◆ What the exercise asks: Each line of the material must be repeated precisely, with the pictures left out.

◆ Raw data:
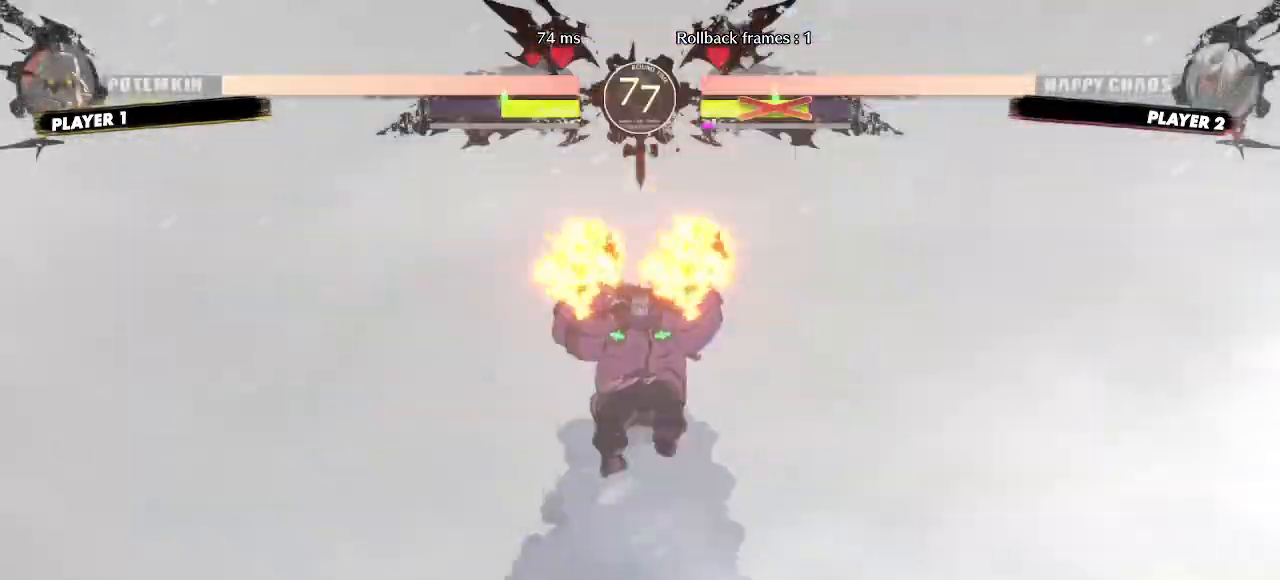
Gameplay with a controller (arcade stick); each line is a JSON object with the inputs held at the frame after it. "events" lists button and stick changes between this image and that frame as [ms after this image, input, new state], when the widget could be followed in between. Not read: HS L3 P R3 S other_buttons.
{"buttons": [], "events": []}
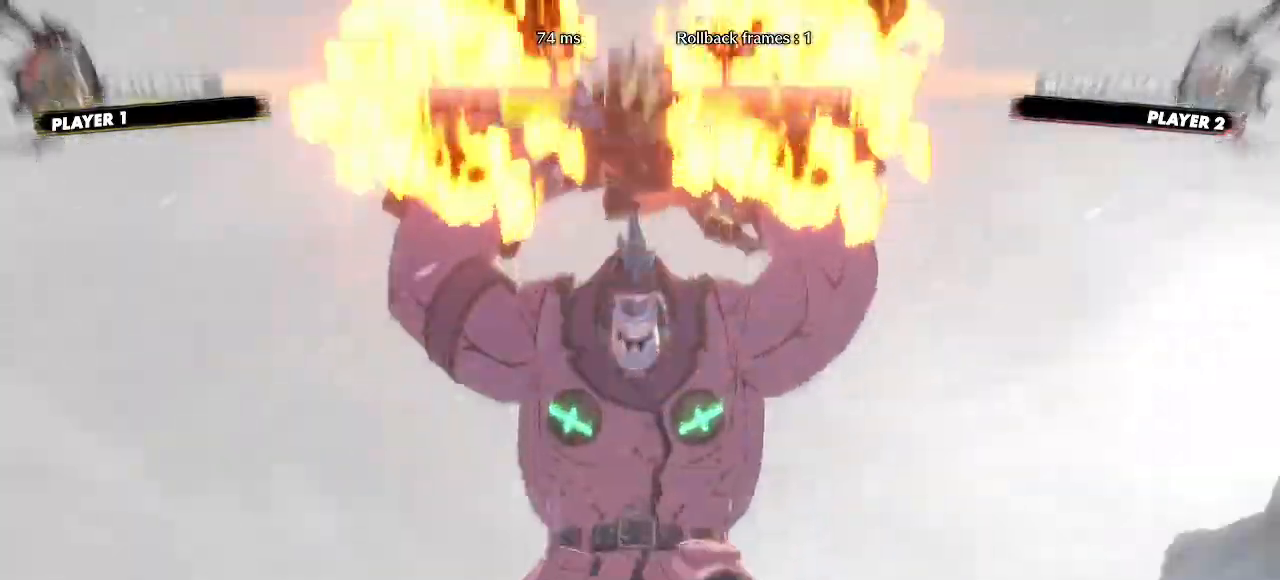
{"buttons": [], "events": []}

◆ Problem solution:
Gameplay with a controller (arcade stick); each line is a JSON object with the inputs held at the frame after it. "events" lists button and stick changes between this image and that frame as [ms after this image, input, new state], when the widget could be followed in between. Not read: HS L3 P R3 S other_buttons.
{"buttons": [], "events": []}
{"buttons": [], "events": []}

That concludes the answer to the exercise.